● **Data supplied**:
────────────────────
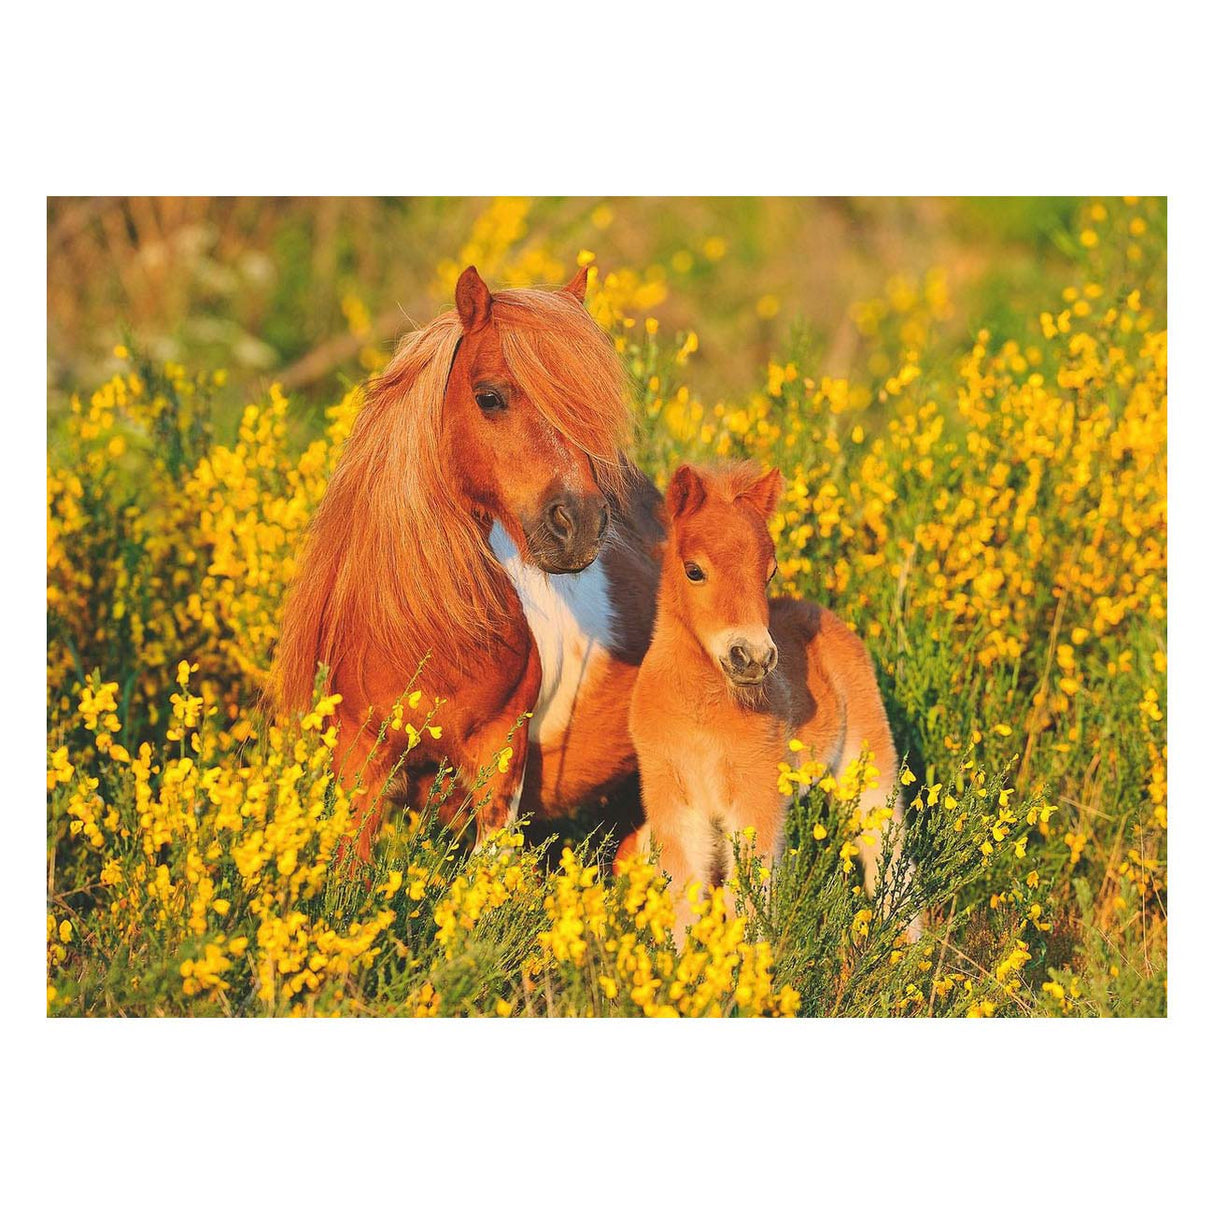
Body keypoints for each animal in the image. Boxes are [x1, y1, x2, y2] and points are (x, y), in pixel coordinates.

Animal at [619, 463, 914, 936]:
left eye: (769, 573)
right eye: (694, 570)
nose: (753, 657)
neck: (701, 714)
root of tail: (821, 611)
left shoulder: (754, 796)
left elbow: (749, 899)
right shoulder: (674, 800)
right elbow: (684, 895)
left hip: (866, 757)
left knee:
────────────────────
● **Work request**:
Go through the data and count each line that has the word "left", then give the total alone.

● **Task output**:
5